_Text shown_.
┌────────
Wealth… and the Blessing of God

Hugh Hefner is 90 years old. His Playboy Empire was, at one time, valued at more than 400 million dollars. He has enjoyed a great measure of fitness, fame, fortune, and, in the minds of a very specific subset of our society, favor. Yet no believer would ever, under any circumstances, contend that Hefner’s prosperity was the result of God’s blessing. Indeed, Hefner’s empire was built on a foundation of evil that is a disgraceful insult to the character of a holy God. How does Hefner’s lifestyle and success fit with God’s sense of justice?

I recently heard a Christian financial counselor invoke the name of Steve Jobs – qualifying his assertion by acknowledging that Jobs was not a believer – as a positive representative of wisdom from a financial business viewpoint. He was commending Jobs for using his wealth as a resource to improve society and help individuals with his ideas and innovations, suggesting that believers should do the same. While it is certain that his efforts changed the world in many positive ways, does it make sense from a biblical perspective to encourage believers to follow his example? Did God bless Jobs because of his noble desire to improve the human experience?
└────────
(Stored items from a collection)
┌────────
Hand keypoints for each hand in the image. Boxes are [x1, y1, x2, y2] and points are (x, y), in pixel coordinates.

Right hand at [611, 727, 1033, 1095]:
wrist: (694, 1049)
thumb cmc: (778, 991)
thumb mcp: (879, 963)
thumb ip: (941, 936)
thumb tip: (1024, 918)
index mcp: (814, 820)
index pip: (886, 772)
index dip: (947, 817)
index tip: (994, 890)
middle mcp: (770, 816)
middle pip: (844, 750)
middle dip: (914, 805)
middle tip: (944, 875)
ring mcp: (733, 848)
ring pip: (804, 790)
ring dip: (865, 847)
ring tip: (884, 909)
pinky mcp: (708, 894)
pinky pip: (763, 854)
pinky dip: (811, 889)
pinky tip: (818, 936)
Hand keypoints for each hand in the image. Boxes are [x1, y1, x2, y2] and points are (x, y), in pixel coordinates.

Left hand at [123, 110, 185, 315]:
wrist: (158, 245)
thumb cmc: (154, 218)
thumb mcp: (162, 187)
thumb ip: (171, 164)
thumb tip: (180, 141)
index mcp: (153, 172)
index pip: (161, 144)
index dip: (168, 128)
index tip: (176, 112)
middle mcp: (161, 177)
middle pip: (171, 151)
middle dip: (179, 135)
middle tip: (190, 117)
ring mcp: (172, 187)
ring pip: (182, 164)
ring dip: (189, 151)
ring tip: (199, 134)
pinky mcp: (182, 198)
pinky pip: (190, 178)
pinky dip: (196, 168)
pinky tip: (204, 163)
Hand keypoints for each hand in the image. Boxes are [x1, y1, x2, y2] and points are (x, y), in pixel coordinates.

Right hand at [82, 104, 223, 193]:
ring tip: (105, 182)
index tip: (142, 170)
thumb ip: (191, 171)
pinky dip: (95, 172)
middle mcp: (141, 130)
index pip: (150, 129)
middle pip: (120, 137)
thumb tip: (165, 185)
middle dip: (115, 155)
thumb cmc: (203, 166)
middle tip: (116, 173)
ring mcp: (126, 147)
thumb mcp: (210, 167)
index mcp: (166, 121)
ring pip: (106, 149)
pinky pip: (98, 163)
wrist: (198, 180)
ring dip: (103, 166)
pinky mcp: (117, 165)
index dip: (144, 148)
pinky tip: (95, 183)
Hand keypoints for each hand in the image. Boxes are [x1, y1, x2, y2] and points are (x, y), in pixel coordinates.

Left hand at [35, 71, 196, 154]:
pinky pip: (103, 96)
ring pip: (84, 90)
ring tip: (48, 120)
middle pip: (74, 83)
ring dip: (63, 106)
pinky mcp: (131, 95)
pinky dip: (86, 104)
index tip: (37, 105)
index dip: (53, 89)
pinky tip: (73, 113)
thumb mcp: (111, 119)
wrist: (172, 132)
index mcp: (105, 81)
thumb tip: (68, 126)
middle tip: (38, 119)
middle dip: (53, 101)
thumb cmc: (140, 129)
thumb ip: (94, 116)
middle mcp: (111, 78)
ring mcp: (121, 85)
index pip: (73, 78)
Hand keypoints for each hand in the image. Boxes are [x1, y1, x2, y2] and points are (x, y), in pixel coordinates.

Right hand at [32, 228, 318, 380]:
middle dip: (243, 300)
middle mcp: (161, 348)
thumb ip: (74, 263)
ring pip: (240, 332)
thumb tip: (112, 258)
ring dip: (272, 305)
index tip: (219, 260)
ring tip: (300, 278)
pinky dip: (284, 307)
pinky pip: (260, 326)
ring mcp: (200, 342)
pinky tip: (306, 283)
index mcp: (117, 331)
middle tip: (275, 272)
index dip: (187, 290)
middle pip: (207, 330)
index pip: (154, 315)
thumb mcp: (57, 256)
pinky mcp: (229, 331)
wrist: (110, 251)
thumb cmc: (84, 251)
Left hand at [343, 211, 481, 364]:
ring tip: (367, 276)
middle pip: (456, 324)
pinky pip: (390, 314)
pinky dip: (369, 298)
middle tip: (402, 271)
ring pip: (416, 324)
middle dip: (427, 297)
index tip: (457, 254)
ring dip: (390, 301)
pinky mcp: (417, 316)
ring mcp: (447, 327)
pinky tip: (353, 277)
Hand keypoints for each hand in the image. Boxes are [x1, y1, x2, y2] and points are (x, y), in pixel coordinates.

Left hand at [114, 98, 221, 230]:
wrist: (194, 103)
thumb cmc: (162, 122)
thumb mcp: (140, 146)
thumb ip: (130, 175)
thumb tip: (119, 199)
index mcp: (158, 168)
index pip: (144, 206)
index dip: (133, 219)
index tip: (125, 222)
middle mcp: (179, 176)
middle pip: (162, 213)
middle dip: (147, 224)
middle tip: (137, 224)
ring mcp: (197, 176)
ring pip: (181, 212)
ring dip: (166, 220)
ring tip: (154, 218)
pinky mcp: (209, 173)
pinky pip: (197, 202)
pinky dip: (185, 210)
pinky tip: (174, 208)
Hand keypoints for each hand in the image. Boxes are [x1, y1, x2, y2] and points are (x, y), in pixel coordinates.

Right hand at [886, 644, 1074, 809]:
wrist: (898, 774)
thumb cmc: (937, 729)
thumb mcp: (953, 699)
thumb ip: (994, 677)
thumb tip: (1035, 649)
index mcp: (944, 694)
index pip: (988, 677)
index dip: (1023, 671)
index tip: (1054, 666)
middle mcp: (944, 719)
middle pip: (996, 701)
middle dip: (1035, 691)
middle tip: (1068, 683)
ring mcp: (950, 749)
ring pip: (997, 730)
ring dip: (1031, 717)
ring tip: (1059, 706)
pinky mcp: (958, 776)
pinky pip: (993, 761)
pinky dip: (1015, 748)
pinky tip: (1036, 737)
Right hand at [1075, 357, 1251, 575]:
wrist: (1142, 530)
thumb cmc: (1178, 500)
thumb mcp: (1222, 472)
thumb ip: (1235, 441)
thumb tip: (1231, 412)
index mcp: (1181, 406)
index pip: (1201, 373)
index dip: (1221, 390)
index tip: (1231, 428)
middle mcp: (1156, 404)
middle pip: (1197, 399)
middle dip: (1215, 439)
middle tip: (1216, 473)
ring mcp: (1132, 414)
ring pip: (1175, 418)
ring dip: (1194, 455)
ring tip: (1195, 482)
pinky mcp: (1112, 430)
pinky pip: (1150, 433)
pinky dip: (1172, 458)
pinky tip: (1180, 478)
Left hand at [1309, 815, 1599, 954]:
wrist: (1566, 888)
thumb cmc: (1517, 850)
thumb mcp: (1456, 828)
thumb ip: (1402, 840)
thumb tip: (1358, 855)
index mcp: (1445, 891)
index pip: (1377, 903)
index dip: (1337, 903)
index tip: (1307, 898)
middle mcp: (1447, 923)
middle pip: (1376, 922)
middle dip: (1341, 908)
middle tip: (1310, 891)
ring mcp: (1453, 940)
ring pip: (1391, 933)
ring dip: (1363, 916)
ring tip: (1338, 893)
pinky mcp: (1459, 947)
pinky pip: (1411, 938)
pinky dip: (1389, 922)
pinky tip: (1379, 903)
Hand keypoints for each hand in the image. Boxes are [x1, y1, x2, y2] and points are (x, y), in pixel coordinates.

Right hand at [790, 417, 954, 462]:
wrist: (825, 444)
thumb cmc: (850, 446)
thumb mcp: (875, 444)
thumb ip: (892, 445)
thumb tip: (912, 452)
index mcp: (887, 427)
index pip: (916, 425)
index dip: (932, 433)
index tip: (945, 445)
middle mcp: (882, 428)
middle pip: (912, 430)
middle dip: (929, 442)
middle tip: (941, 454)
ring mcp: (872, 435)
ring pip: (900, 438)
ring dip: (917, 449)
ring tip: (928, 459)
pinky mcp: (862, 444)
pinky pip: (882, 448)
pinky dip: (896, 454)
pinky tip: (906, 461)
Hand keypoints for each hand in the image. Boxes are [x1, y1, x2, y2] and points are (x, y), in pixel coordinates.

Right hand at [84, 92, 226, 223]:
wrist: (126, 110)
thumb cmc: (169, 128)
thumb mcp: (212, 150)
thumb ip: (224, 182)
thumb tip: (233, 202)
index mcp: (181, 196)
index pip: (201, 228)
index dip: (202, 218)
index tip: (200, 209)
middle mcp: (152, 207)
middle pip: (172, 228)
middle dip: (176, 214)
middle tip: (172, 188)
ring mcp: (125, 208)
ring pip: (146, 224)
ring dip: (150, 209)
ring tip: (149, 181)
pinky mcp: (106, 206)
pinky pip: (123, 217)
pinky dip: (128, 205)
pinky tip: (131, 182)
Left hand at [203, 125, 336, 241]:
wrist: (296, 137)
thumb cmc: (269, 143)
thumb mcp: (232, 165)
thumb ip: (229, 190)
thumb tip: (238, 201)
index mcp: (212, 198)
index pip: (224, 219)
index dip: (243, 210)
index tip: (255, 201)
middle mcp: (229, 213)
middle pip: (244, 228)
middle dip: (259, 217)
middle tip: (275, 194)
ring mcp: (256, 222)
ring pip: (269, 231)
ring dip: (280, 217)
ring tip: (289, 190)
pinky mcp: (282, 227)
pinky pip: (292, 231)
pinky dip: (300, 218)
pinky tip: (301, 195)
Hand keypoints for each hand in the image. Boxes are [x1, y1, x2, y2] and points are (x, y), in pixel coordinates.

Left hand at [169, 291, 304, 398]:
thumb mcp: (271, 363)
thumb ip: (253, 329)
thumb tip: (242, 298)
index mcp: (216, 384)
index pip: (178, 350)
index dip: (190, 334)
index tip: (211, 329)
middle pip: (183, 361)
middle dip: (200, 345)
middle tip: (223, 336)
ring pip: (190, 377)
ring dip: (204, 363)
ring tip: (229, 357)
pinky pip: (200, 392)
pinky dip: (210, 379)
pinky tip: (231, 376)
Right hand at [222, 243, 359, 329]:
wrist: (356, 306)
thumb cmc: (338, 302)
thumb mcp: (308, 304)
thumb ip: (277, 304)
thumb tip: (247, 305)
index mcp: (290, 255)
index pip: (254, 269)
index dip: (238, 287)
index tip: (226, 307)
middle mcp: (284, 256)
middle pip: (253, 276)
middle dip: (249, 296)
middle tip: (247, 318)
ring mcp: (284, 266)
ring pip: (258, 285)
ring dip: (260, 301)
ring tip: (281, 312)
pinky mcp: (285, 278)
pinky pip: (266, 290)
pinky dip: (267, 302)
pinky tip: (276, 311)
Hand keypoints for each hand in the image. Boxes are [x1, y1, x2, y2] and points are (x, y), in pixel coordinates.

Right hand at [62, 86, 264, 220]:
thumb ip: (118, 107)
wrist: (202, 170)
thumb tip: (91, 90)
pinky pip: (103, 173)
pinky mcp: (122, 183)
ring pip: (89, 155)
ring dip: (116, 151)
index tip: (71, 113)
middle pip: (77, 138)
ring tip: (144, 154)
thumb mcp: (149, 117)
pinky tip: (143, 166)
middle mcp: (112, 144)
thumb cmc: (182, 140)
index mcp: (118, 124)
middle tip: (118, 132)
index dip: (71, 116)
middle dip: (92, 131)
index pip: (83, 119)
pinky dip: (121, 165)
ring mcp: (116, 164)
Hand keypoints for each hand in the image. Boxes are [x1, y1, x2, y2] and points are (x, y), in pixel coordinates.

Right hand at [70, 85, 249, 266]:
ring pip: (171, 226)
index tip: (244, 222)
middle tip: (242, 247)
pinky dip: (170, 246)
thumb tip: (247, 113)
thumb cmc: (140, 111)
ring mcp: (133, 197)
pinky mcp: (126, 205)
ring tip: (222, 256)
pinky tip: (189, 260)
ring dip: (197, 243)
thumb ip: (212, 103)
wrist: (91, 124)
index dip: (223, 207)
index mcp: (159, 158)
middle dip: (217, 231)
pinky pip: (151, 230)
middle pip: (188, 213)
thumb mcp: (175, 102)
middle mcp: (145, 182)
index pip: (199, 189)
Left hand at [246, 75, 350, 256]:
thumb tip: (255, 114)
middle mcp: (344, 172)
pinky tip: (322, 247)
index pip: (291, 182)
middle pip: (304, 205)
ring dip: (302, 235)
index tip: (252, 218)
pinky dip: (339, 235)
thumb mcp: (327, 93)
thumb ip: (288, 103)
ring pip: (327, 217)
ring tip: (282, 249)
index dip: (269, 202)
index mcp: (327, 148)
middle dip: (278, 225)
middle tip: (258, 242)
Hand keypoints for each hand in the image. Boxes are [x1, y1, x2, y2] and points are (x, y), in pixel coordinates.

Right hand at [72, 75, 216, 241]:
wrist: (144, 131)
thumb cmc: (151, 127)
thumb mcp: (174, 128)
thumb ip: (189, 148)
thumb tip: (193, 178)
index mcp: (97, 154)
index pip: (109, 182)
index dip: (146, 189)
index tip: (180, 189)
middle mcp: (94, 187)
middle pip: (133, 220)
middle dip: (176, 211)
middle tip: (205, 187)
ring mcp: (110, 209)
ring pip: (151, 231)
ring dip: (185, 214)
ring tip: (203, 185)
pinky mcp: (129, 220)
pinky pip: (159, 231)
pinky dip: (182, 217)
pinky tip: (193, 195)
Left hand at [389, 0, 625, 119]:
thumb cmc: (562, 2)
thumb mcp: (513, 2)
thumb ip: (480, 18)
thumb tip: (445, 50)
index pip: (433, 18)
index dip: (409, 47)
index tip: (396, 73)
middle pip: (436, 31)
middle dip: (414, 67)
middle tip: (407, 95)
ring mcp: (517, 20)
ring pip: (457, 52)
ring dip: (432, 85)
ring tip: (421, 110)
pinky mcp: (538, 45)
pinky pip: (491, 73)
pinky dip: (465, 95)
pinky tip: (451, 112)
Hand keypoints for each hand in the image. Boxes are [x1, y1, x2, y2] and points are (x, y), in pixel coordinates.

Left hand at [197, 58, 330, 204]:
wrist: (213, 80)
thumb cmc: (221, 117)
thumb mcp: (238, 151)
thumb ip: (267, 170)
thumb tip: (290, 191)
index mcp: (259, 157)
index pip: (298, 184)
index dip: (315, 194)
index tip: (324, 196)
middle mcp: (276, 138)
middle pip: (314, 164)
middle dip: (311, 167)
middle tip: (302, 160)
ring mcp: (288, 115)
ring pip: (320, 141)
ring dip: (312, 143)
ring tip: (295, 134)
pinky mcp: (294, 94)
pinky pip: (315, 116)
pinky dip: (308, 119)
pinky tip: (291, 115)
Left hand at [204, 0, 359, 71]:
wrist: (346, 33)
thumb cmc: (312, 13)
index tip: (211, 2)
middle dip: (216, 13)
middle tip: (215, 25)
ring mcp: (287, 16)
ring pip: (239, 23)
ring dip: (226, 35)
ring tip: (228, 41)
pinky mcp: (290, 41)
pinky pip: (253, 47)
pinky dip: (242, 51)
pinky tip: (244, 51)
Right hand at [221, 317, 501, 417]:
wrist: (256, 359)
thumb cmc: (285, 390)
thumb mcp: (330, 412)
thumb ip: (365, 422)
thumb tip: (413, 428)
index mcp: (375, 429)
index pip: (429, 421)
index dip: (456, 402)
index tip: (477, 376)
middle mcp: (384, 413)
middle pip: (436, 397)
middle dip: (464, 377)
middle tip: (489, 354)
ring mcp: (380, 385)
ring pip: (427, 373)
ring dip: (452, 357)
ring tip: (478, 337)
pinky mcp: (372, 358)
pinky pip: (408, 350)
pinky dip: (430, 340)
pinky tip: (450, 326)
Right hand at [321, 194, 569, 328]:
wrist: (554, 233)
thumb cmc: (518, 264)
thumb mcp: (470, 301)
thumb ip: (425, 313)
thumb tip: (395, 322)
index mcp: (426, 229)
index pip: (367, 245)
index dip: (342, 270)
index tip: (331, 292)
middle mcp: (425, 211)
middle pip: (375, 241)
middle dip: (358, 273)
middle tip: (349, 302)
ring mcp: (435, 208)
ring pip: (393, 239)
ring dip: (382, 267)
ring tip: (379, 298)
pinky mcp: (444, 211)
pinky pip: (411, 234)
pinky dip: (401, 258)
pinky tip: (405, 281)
└────────
_Task statement_.
Reproduce word for word the stretch of the passage on wealth and God's blessing from "Wealth… and the" through "sense of justice?".

_Result for this exercise_.
Wealth… and the Blessing of God

Hugh Hefner is 90 years old. His Playboy Empire was, at one time, valued at more than 400 million dollars. He has enjoyed a great measure of fitness, fame, fortune, and, in the minds of a very specific subset of our society, favor. Yet no believer would ever, under any circumstances, contend that Hefner’s prosperity was the result of God’s blessing. Indeed, Hefner’s empire was built on a foundation of evil that is a disgraceful insult to the character of a holy God. How does Hefner’s lifestyle and success fit with God’s sense of justice?